8. Il s'en déduit que, lorsqu'une personne conclut avec la victime d'un dommage corporel ou ses ayants droit une transaction portant sur l'indemnisation des préjudices en résultant, elle admet par là-même, en principe, un droit à indemnisation de la victime dont la caisse, subrogée dans ses droits, peut se prévaloir.

9. Il incombe alors aux juges du fond, saisis du recours subrogatoire de la caisse qui n'a pas été invitée à participer à la transaction, d'enjoindre aux parties de la produire pour s'assurer de son contenu et, le cas échéant, déterminer les sommes dues à la caisse, en évaluant les préjudices de la victime, en précisant quels postes de préjudice ont été pris en charge par les prestations servies et en procédant aux imputations correspondantes.

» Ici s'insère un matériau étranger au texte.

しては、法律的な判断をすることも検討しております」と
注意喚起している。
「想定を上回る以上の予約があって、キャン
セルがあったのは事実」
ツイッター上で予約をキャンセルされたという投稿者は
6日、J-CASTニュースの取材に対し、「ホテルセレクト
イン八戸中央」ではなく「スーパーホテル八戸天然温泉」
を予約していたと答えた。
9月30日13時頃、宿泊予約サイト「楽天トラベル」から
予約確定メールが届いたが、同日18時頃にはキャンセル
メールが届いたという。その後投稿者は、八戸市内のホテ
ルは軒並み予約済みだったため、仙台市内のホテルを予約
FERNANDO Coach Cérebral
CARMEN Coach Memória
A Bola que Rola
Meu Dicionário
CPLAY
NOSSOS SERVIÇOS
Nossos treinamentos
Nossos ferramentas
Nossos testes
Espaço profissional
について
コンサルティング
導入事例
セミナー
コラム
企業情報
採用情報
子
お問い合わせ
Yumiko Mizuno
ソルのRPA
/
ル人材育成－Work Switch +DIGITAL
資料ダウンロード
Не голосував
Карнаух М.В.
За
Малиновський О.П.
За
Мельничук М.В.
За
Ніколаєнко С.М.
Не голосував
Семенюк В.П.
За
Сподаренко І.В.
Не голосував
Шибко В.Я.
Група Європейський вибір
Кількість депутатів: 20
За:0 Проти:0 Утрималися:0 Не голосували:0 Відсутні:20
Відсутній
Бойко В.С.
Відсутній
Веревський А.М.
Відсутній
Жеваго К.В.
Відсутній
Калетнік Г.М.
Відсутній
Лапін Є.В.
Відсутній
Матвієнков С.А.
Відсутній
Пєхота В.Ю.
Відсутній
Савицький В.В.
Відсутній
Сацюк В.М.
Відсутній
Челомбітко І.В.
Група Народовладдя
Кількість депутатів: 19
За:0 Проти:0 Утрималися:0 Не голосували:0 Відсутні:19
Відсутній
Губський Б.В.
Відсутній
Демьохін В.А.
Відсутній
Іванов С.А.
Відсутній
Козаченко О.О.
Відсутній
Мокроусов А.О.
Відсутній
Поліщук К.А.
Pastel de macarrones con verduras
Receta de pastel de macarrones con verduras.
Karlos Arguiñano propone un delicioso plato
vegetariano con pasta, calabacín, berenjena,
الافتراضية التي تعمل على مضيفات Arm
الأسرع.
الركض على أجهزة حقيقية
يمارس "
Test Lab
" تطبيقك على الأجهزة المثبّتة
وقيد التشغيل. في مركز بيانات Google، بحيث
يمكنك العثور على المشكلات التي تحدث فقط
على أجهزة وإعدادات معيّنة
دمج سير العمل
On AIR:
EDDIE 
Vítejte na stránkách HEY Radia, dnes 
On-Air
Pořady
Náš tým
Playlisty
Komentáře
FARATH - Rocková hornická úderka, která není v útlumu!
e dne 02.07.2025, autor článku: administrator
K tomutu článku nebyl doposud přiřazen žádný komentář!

10. Pour rejeter les demandes de la caisse, l'arrêt retient que celle-ci ne peut valablement soutenir que la transaction conclue entre les ayants droit et les sociétés, que la cour d'appel ne connaît pas et dont elle ignore les termes, suffirait à fonder sa demande et que l'article L. 376-4 du code de la sécurité sociale n'interdit pas aux sociétés d'invoquer le bénéfice de l'exonération de responsabilité prévue par l'article 1386-11, devenu 1245-19, du code civil.

11. En statuant ainsi, la cour d'appel a violé les textes susvisés.

PAR CES MOTIFS, et sans qu'il y ait lieu de statuer sur le premier moyen, la Cour :

CASSE ET ANNULE, sauf en ce qu'il confirme le jugement ayant débouté les sociétés Les laboratoires Servier industrie et Les laboratoires Servier de leur demande de révocation de l'ordonnance de clôture et la caisse primaire d'assurance maladie des Hauts-de-Seine de sa demande de renvoi de l'instance devant le juge de la mise en état, l'arrêt rendu le 30 avril 2020, entre les parties, par la cour d'appel de Versailles ;

Remet, sauf sur ces points, l'affaire et les parties dans l'état où elles se trouvaient avant cet arrêt et les renvoie devant la cour d'appel de Versailles autrement composée.

Arrêt rendu en formation de section.

- Président : M. Chauvin - Rapporteur : M. Mornet - Avocat général : M. Chaumont - Avocat(s) : SCP Gatineau, Fattaccini et Rebeyrol ; SCP Thomas-Raquin, Le Guerer, Bouniol-Brochier -

Textes visés :

Articles L. 376-1, L. 376-3 et L. 376-4 du code de la sécurité sociale ; article 2044 du code civil.